Passato un altro mese, non
riuscendo più a sopportare la fatica e senza aver appreso dal
taoista neanche una pratica
magica, decise di non rimanere
e congedandosi disse al
maestro: “Sono uno studente
venuto da centinaia di
chilometri di distanza per
imparare la vostra arte. Anche
se non mi insegnate l’arte
dell’immortalità,
istruitemi almeno in qualcosa
di secondario per consolare la
mia sete di conoscenze! Sono
qui ormai da due-tre mesi e
non ho fatto che andare a far
legna la mattina e tornare la
sera. Quando ero a casa, non
ho mai provato tali fatiche!”.
Ridendo il taoista rispose:
“Ti ho detto che non saresti
riuscito a sopportare. Era
vero. Domattina potrai tornare
a casa.” Wang insistette:
“Ho faticato un bel pò. Vi prego di insegnarmi qualcosa di minore per non
rendere vano il mio viaggio.”
“Cosa?” “Ogni volta che
vi vedo camminare, i muri non
riescono ad ostacolarvi. Basta
che mi insegniate quest’arte.”
Il taoista promise con un
sorriso di farlo. Gli consegnò quindi una formula e gliela fece
leggere. Alla fine gli disse:
“Oltrepassa il muro!”.
Wang non osava farlo. Il
taoista lo sollecitò ancora: “Prova a superarlo!”. Wang andò incontro
al muro senza fretta, ma
questo faceva resistenza. Il
maestro osservò: “Devi
far irruzione a testa bassa,
senza esitazione!”. Wang si
precipitò verso il
muro da qualche passo di
distanza. Arrivato al muro,
nessuno ostacolo gli impedì il
passaggio. Guardandosi
indietro, s’accorse di
trovarsi già al di là della
parete. Con gran gioia
ringraziò il maestro che gli raccomandò:
“Tornato a casa, fai bene
gli esercizi, senza alcuna
intenzione malvagia.
Altrimenti l’arte non
funzionerà più.” Quindi gli diede un viatico e lo lasciò andare.

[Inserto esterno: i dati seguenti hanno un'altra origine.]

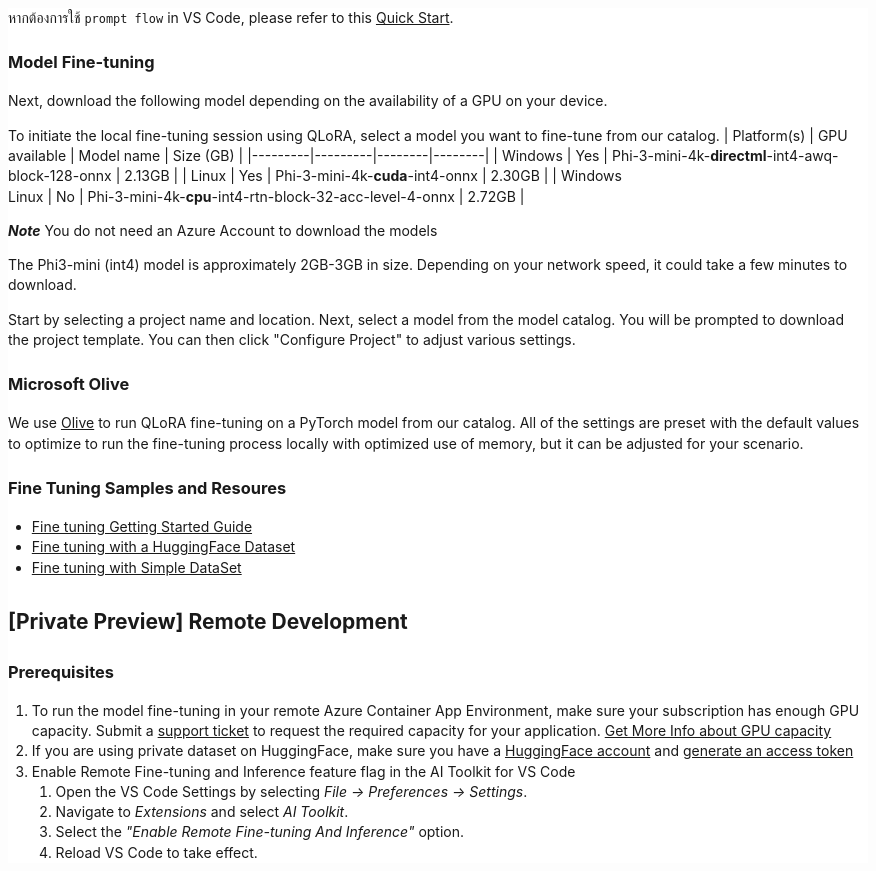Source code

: หากต้องการใช้ `prompt flow` in VS Code, please refer to this [Quick Start](https://microsoft.github.io/promptflow/how-to-guides/quick-start.html).

### Model Fine-tuning

Next, download the following model depending on the availability of a GPU on your device.

To initiate the local fine-tuning session using QLoRA, select a model you want to fine-tune from our catalog.
| Platform(s) | GPU available | Model name | Size (GB) |
|---------|---------|--------|--------|
| Windows | Yes | Phi-3-mini-4k-**directml**-int4-awq-block-128-onnx | 2.13GB |
| Linux | Yes | Phi-3-mini-4k-**cuda**-int4-onnx | 2.30GB |
| Windows<br>Linux | No | Phi-3-mini-4k-**cpu**-int4-rtn-block-32-acc-level-4-onnx | 2.72GB |

**_Note_** You do not need an Azure Account to download the models

The Phi3-mini (int4) model is approximately 2GB-3GB in size. Depending on your network speed, it could take a few minutes to download.

Start by selecting a project name and location.
Next, select a model from the model catalog. You will be prompted to download the project template. You can then click "Configure Project" to adjust various settings.

### Microsoft Olive 

We use [Olive](https://microsoft.github.io/Olive/why-olive.html) to run QLoRA fine-tuning on a PyTorch model from our catalog. All of the settings are preset with the default values to optimize to run the fine-tuning process locally with optimized use of memory, but it can be adjusted for your scenario.

### Fine Tuning Samples and Resoures

- [Fine tuning Getting Started Guide](https://learn.microsoft.com/windows/ai/toolkit/toolkit-fine-tune)
- [Fine tuning with a HuggingFace Dataset](https://github.com/microsoft/vscode-ai-toolkit/blob/main/archive/walkthrough-hf-dataset.md)
- [Fine tuning with Simple DataSet](https://github.com/microsoft/vscode-ai-toolkit/blob/main/archive/walkthrough-simple-dataset.md)

## **[Private Preview]** Remote Development

### Prerequisites

1. To run the model fine-tuning in your remote Azure Container App Environment, make sure your subscription has enough GPU capacity. Submit a [support ticket](https://azure.microsoft.com/support/create-ticket/) to request the required capacity for your application. [Get More Info about GPU capacity](https://learn.microsoft.com/azure/container-apps/workload-profiles-overview)
2. If you are using private dataset on HuggingFace, make sure you have a [HuggingFace account](https://huggingface.co/?WT.mc_id=aiml-137032-kinfeylo) and [generate an access token](https://huggingface.co/docs/hub/security-tokens?WT.mc_id=aiml-137032-kinfeylo)
3. Enable Remote Fine-tuning and Inference feature flag in the AI Toolkit for VS Code
   1. Open the VS Code Settings by selecting *File -> Preferences -> Settings*.
   2. Navigate to *Extensions* and select *AI Toolkit*.
   3. Select the *"Enable Remote Fine-tuning And Inference"* option.
   4. Reload VS Code to take effect.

Una volta tornato, costui si vantò di aver incontrato un
immortale e imparato l’arte
di oltrepassare qualsiasi
ostacolo. Dato che la moglie
non gli credeva, imitando
quello che il maestro gli
aveva insegnato, il giovane
corse verso il muro da qualche
passo di distanza. Purtroppo
cadde di colpo quando il capo
urtò contro la parete. La donna lo sollevò, accorgendosi di un
gonfiore grande come un uovo
sulla sua tempia. Schernito da
lei, vergognoso e sdegnato,
l’uomo biasimò il taoista per la sua malvagità.